Thursday, November 6, 2014

It's Not about the "If" it's about the "How"

Will the brave knight slay the dragon and rescue the princess? The answer to that is a single word: Yes or No.
How will the brave knight slay the dragon and rescue the princess? Now that is an interesting question. I could write a story based on that.

This post is about the importance of the "HOW" in a story, at the expense of the "IF". By this I mean, that whether or not the protagonist succeeds in what ever endeavor they set themselves to or what conflict they have to overcome is not as important as the conflict itself. It's like that old saying "It's the Journey that counts."

"Happily ever after" is as boring as "rocks fall, everyone dies". Furthermore, they are short and endings. While necessary to complete a story, they are not what the writer should be focusing on and/or stressing out about. I don't know anyone who picks up a book simply to see the ending, and skipping to the ending is likely to be confusing because you won't have the frame of reference to make sense of it. As an example, I will use the anime BACCANO!. The first episode spoils every single plot point of the main storyline in the first few minutes, but unless you know who these characters are and what's going on, it won't mean anything to you. The appeal of the series is watching the shenanigans that lead up to that point.

Readers are savvy. On Tvtropes, we have numerous tropes describing this predictability: The Good Guys Always Win, Underdogs Never Lose, Third Act Misunderstanding and Break Up Make Up Scenario. It takes a great deal of skill to legitimately make them think that the secret agent will perish in the death trap, or the hero will be killed by his arch enemy, etc. Whether then base the tension of your story on whether or not the Good Guys win or the underdogs win the big game or the two leads hooking up, focus on the struggle to get to that point.

For another example, I will use the light novel and anime "No Game No Life". The two leads are a brother-sister team calling themselves "Blank". They begin the show as a gamer of god-like skill and their motto is "Blank Never Loses". The appeal of the show is not in the tension of whether or not they will win or lose (though there is plenty of that) but rather it's in the cleverness of their strategy and the frequent humor (also, the animation is gorgeous). If the point was simply for them to win, it would get old quickly. Thus, there is more to it.

Another example is the manga and anime "Hellsing". Here I'm specifically referring to "Hellsing Ultimate". The "hero" of this story is the brutal vampire Alucard who works for the Hellsing Organization in killing supernatural threats like ghouls and other vampires. There is no tension in Alcuard's fights at all. He outclasses all of his opponents so much that the question is not "will he win?" but "how bloody and creative will he make his opponent's death?" He has to be absent for most of the series' climax because otherwise there is no doubt he would quickly resolve it. Thus, you get to the see the other, less powerful, heroes being awesome.


One final example from one of my favorite fan fiction authors will due to prove my point. "Brave New World" by Ri2 has the most generic of premises: A couple of heroes journey to find mystical trinkets to stop an evil organization from destroying the world.
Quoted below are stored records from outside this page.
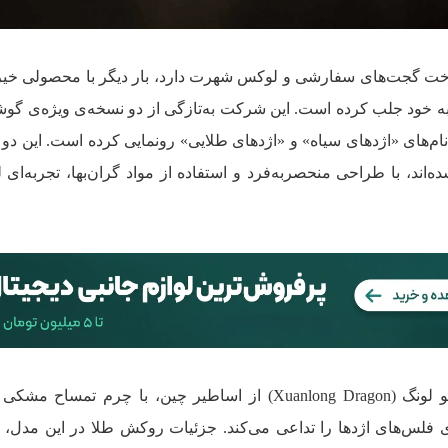
ت گجت‌های سفارشی و لوکس شهرت دارد، بار دیگر با محصولی خیره‌
ا به خود جلب کرده است. این شرکت به‌تازگی از دو نسخه‌ی ویژه‌ی گو
نام‌های «اژدهای سیاه» و «اژدهای طلایی» رونمایی کرده است. این دو
کسیون Rich Colors ارائه شده‌اند، با طراحی منحصربه‌فرد و استفاده از مواد گران‌بها، تجربه
مدل اژدهای سیاه با الهام از اژدهای یو لونگ (Xuanlong Dragon) از اساطیر چین، با چرم 
 فلس‌های اژدها را تداعی می‌کند. جزئیات روکش طلا در این مدل، ز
What makes this fiction special is happens within the context of that premise. There are astounding twists and turns, uproarious funny events, and a tremendous amount of original world building. None of this has more than tangential relation to the premise. Most of the time it's there for Leo, resident Genre Savvy nerd, to make fun of for being generic. At times it feels like an excuse plot.   
 
When writing your stories I encourage you to keep these examples in mind.